BRIEF> Restate word for word the lines of the records below, starting at the line that contains "boots: none [45,226,72,254]" and ending at the line that contains "pillow: none [346,220,476,272]", with both of those lines included and nothing else.

THE DATA>
== == ==

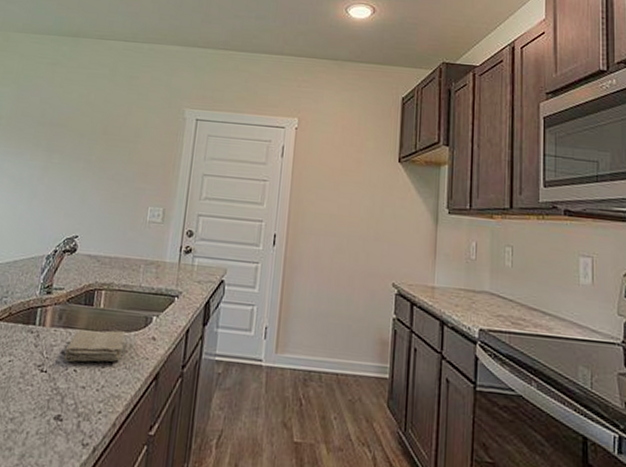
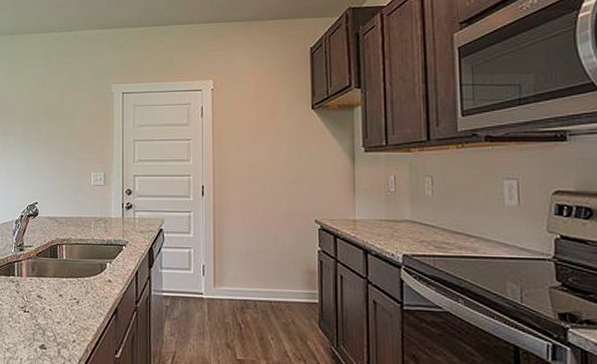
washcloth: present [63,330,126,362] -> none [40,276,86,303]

== == ==

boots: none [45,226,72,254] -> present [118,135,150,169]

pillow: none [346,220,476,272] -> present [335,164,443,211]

== == ==

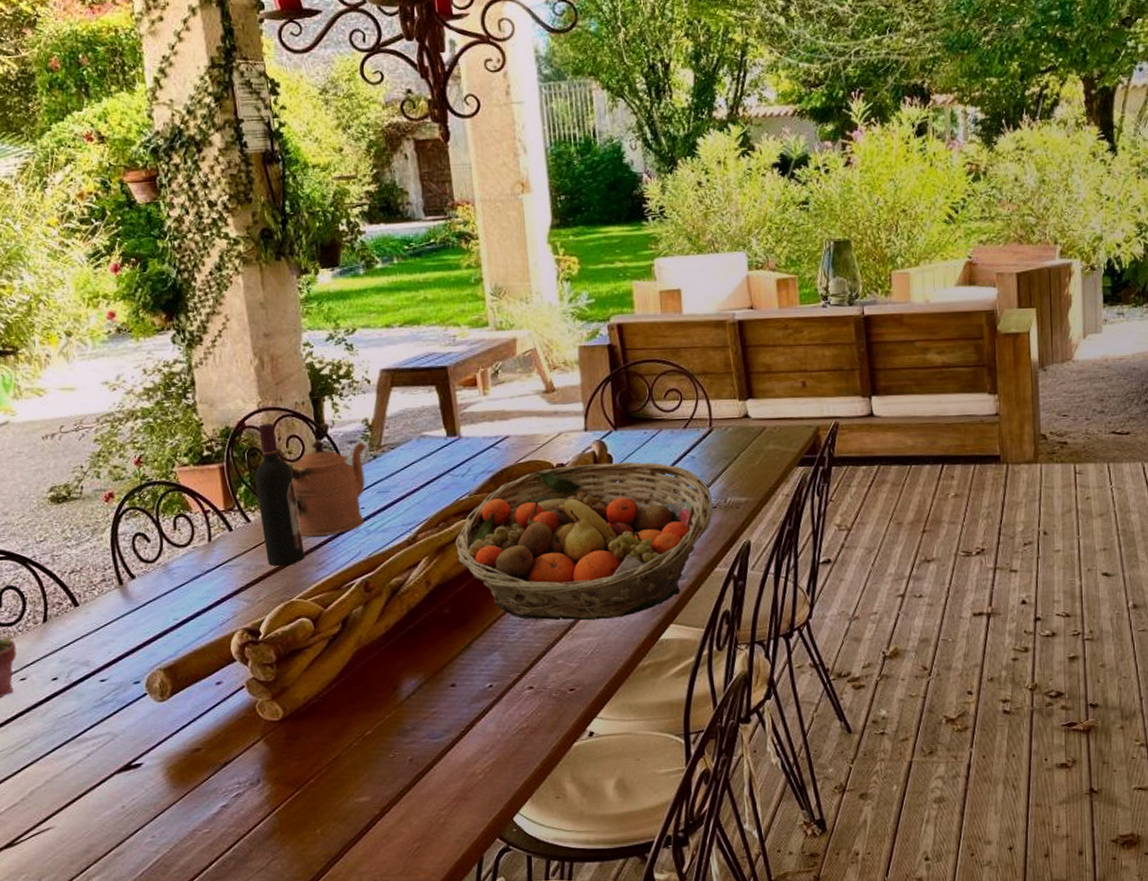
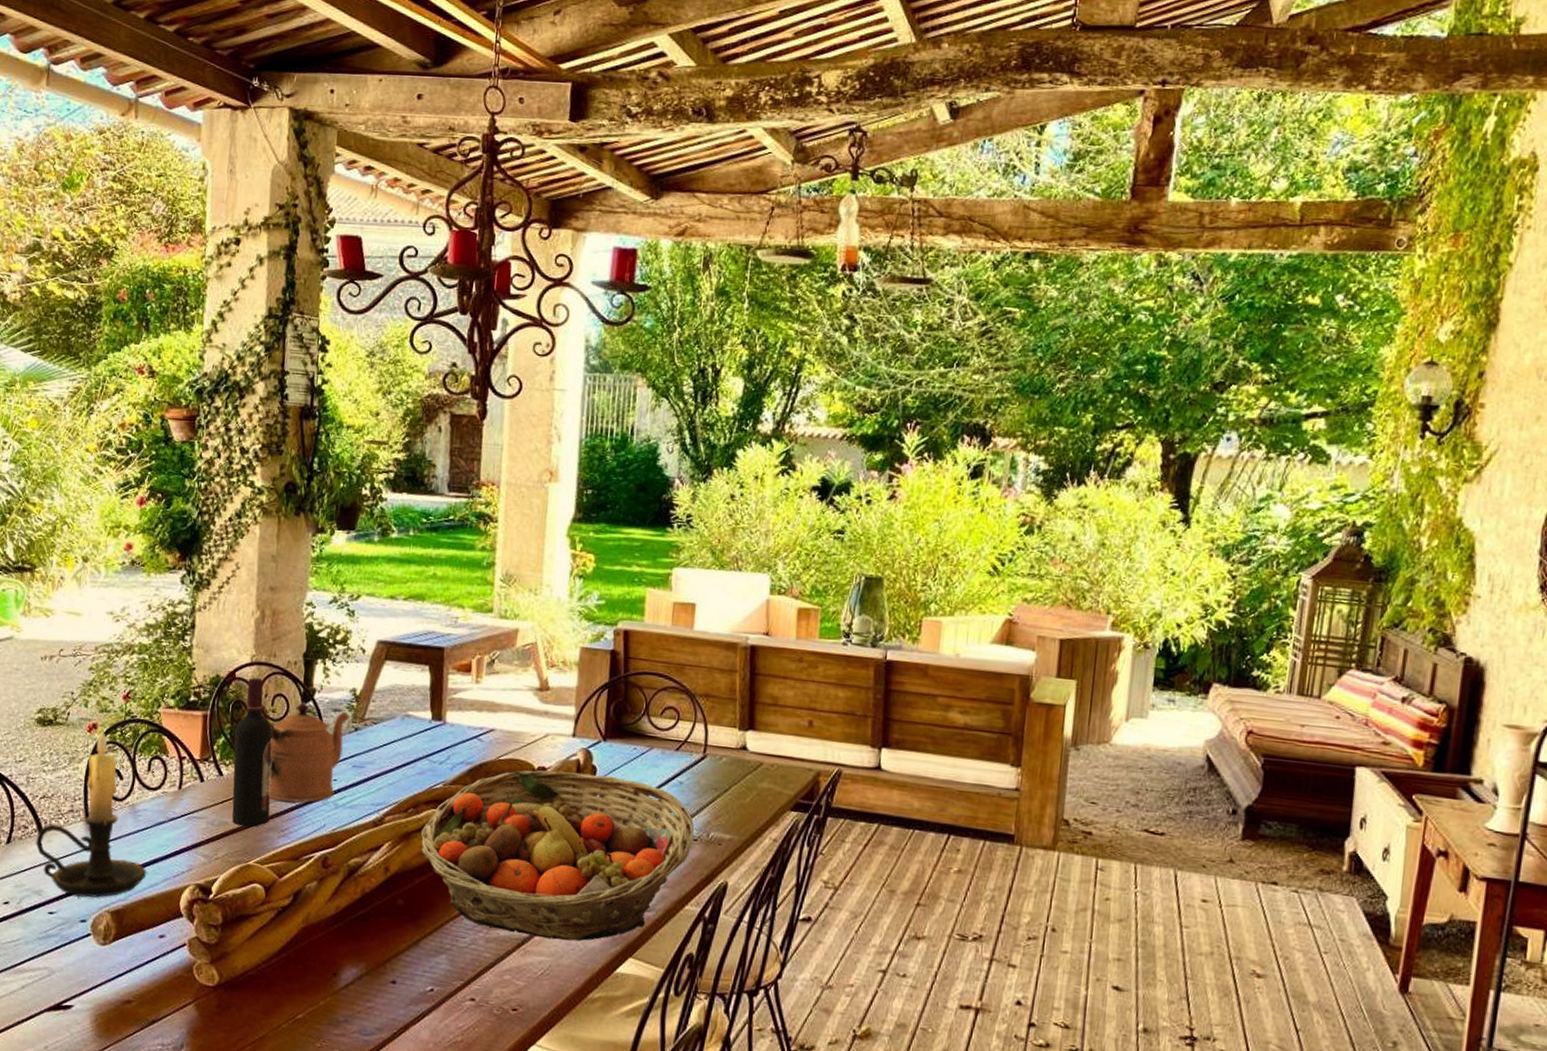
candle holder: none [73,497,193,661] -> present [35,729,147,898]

== == ==

REPLY>
boots: none [45,226,72,254] -> present [118,135,150,169]

pillow: none [346,220,476,272] -> present [335,164,443,211]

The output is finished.